In 2020, online retail spend in Europe’s 6 main economies reached nearly £295bn, an increase of 31% on the previous year. 2020 was many things, most of them awful, but it was also a year that decades of seemingly disparate technology innovations coalesced to enable our societies and economies to continue. Some of these technologies are easy to identify – logistics, e-commerce, video conferencing and remote working technology among others. But one element is easily forgotten, possibly because it is so fundamental – trust. How do we know that goods and services purchased online will be delivered and function as promised? That the charitable donation we just made will support the right people? That we as individuals and organisations can trust other organisations and individuals based solely through online interactions. Enter Trustpilot.

Today we easily forget that when Trustpilot was founded in 2007 by Peter Holten Mühlmann, ‘trust’ online was still unresolved. ‘Trust’ was attached to large brands because they were large brands – you could trust Amazon would deliver an item as promised because Amazon had spent over a decade consistently doing so. But for smaller companies, entities and brands how could we trust they would function as promised? Crowdsourcing this ‘trust’ was the simple, yet infuriatingly complex work of Trustpilot. Through nearly 15 years of tireless advocacy, Peter and his team have built a globally recognised entity that succeeds by offering businesses the opportunity to earn trust via crowdsourcing feedback – the single rating on a 5-star scale which has since become widely recognised.

Draper Esprit first invested in Trustpilot’s Series C back in 2013. Trustpilot had seen earlier rounds of investment from our friends Seed Capital, Northzone and Index Ventures (Seed, Series A and B). We were taken with Peter’s vision, and the team’s execution was impressive. Draper Esprit followed its investment in Trustpilot’s Series D in 2015 and Series E in 2019. In line with our belief in building our support for our best companies, we also built our position through secondary acquisitions when possible. For us the ability to increase our stake was one of the great benefits of being publicly listed – we were able to offer greater returns to our shareholders by increasing our shareholding in an incredible company.

Yet our commitment and connection with Trustpilot has gone far beyond investment of capital. Throughout our time, we have remained an active participant on Trustpilot’s board, a service we see as a vital part of Draper Esprit’s contribution to our portfolio. We’ve been privileged to offer Peter and his team our support on topics as diverse as recruitment of key hires or working on market entry strategies – particularly the US. In a world where capital is becoming increasingly commodified, this added value, this ability to function as a trusted advisor is what we try to offer all our portfolio. We are delighted to have played our part in the development of this company, valued at IPO at £1.1bn, and one we hope will continue growing in the years ahead.

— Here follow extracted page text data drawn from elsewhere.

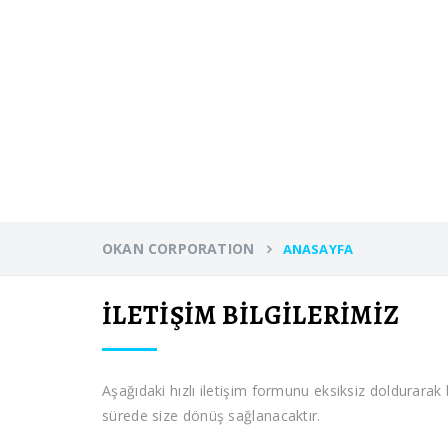
OKAN CORPORATION
ANASAYFA
İLETİŞİM BİLGİLERİMİZ
Aşağıdaki hızlı iletişim formunu eksiksiz doldurarak bi
sürede size dönüş sağlanacaktır.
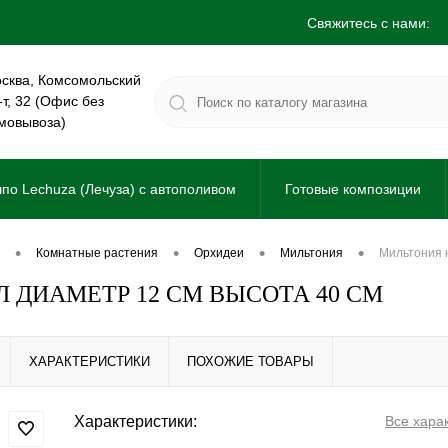
Свяжитесь с нами:
сква, Комсомольский
-т, 32 (Офис без
мовывоза)
по Lechuza (Лечуза) с автополивом
Готовые композиции
•
•
•
•
комнатные растения
орхидеи
мильтония
мильтония
 ДИАМЕТР 12 СМ ВЫСОТА 40 СМ
ХАРАКТЕРИСТИКИ
ПОХОЖИЕ ТОВАРЫ
Характеристики:
Все хара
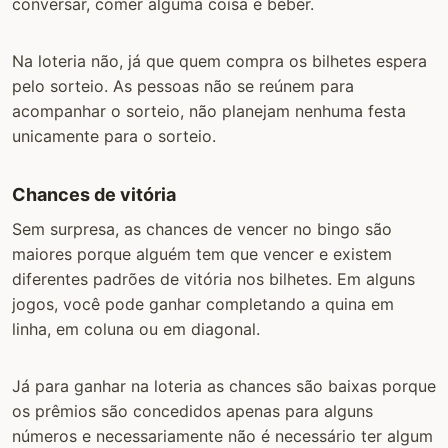
conversar, comer alguma coisa e beber.
Na loteria não, já que quem compra os bilhetes espera
pelo sorteio. As pessoas não se reúnem para
acompanhar o sorteio, não planejam nenhuma festa
unicamente para o sorteio.
Chances de vitória
Sem surpresa, as chances de vencer no bingo são
maiores porque alguém tem que vencer e existem
diferentes padrões de vitória nos bilhetes. Em alguns
jogos, você pode ganhar completando a quina em
linha, em coluna ou em diagonal.
Já para ganhar na loteria as chances são baixas porque
os prêmios são concedidos apenas para alguns
números e necessariamente não é necessário ter algum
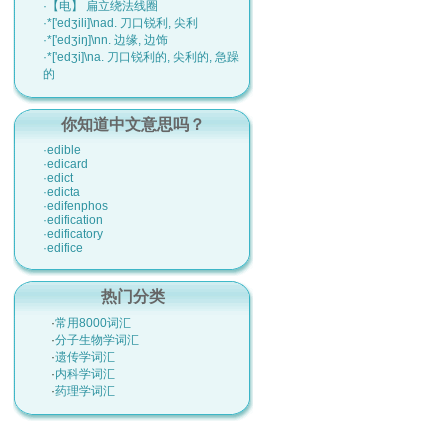
·【电】 扁立绕法线圈
·*['edʒili]\nad. 刀口锐利, 尖利
·*['edʒiŋ]\nn. 边缘, 边饰
·*['edʒi]\na. 刀口锐利的, 尖利的, 急躁
的
你知道中文意思吗？
·edible
·edicard
·edict
·edicta
·edifenphos
·edification
·edificatory
·edifice
热门分类
·
常用8000词汇
·
分子生物学词汇
·
遗传学词汇
·
内科学词汇
·
药理学词汇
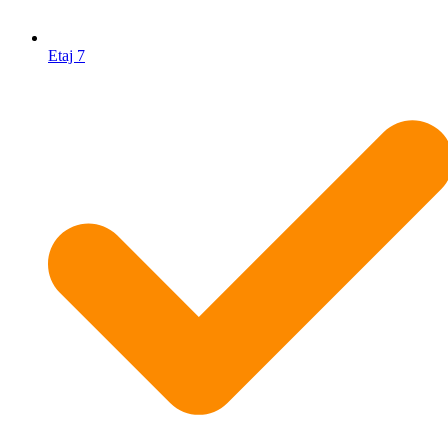
Etaj 7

This week, as Trustpilot floats on London Stock Exchange, its shareholder group will broaden to include high quality public market investors. As with our own experience, moving from private to public leads to changes in company profile and business structures, but going public is a vital step in Trustpilot’s future sustainability and we remain supporters of this special company. Ultimately, our pride in the Trustpilot team gets to the essence of why Draper Esprit is committed to taking a long-term, sustainable view on venture capital investment. Good venture capital investments are about more than just ‘capital’, they are a commitment to building a great company, and commitment is impossible without trust.